◆ WHAT YOU HAVE TO DO
Would you copy each line of the data below that has "wall"?

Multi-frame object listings
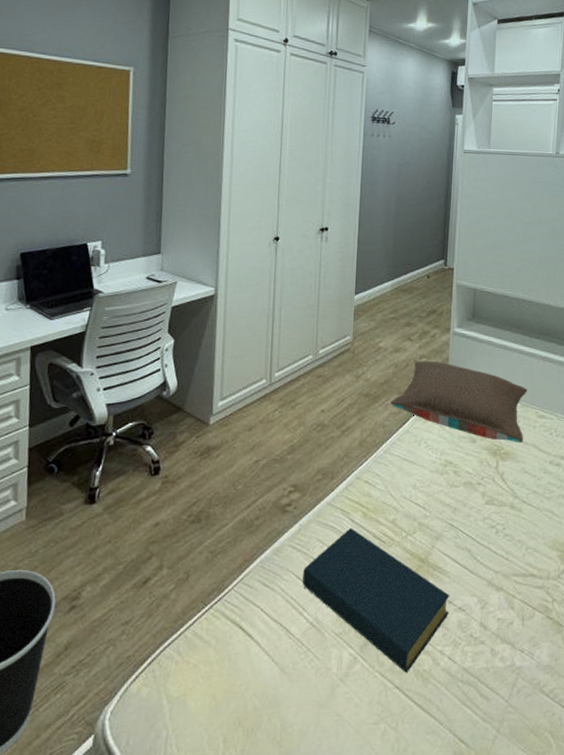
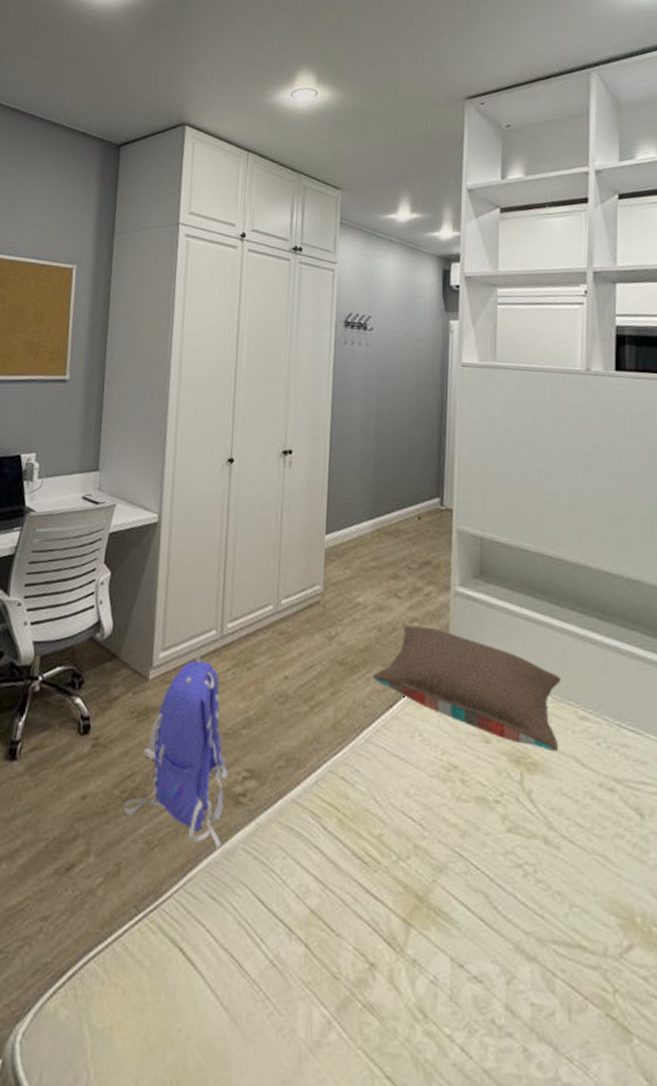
backpack: none [191,402,276,549] -> present [123,657,227,850]
hardback book: present [302,528,450,673] -> none [260,837,460,1059]

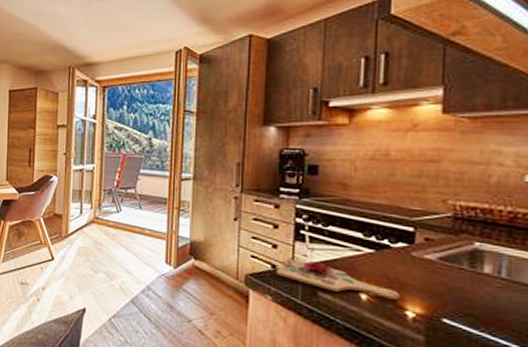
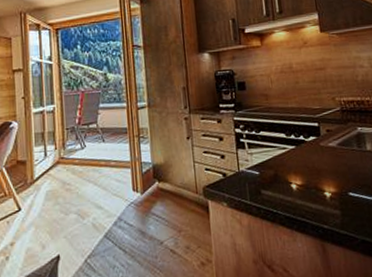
cutting board: present [277,255,401,301] -> none [227,162,319,187]

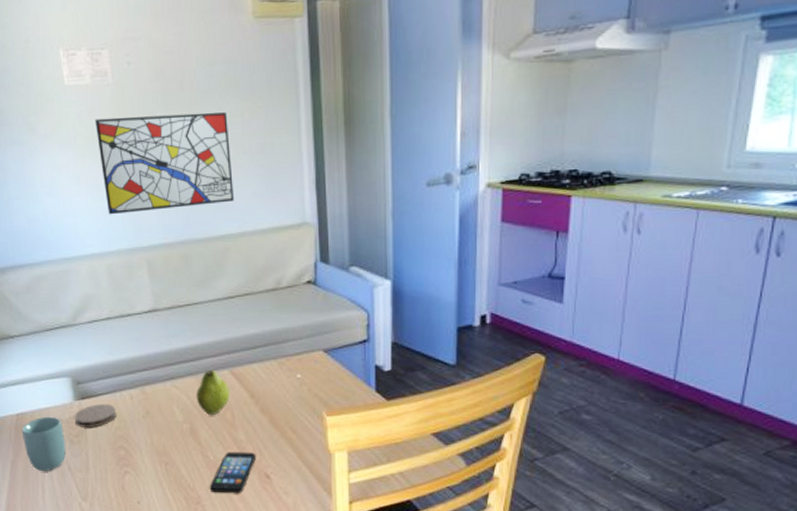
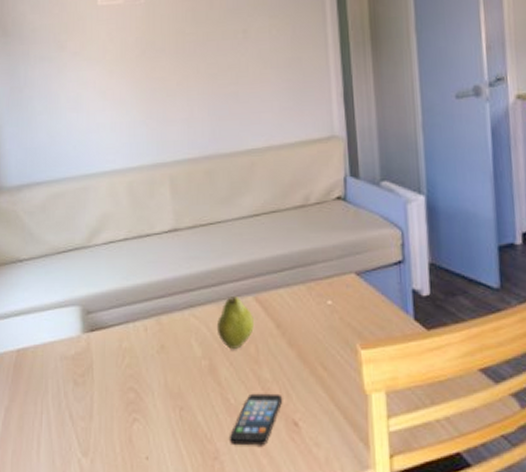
cup: present [21,416,66,472] -> none [20,352,69,420]
coaster: present [74,404,116,427] -> none [81,337,128,365]
wall art: present [94,112,234,215] -> none [124,29,261,130]

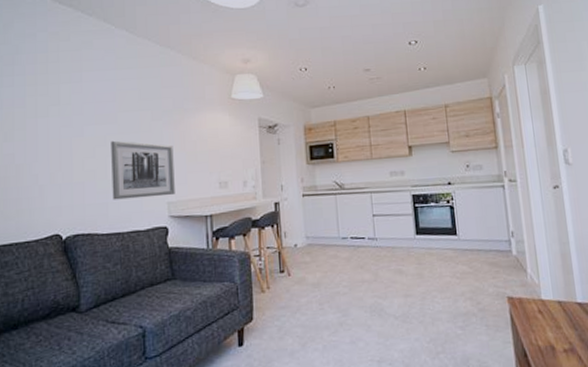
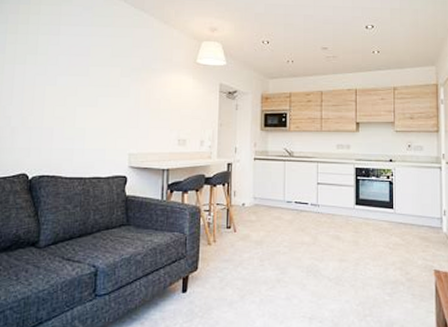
wall art: present [111,140,175,200] -> none [78,92,139,148]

◆ WORKED SOLUTION
wall art: present [94,112,234,215] -> none [124,29,261,130]
wall art: present [111,140,175,200] -> none [78,92,139,148]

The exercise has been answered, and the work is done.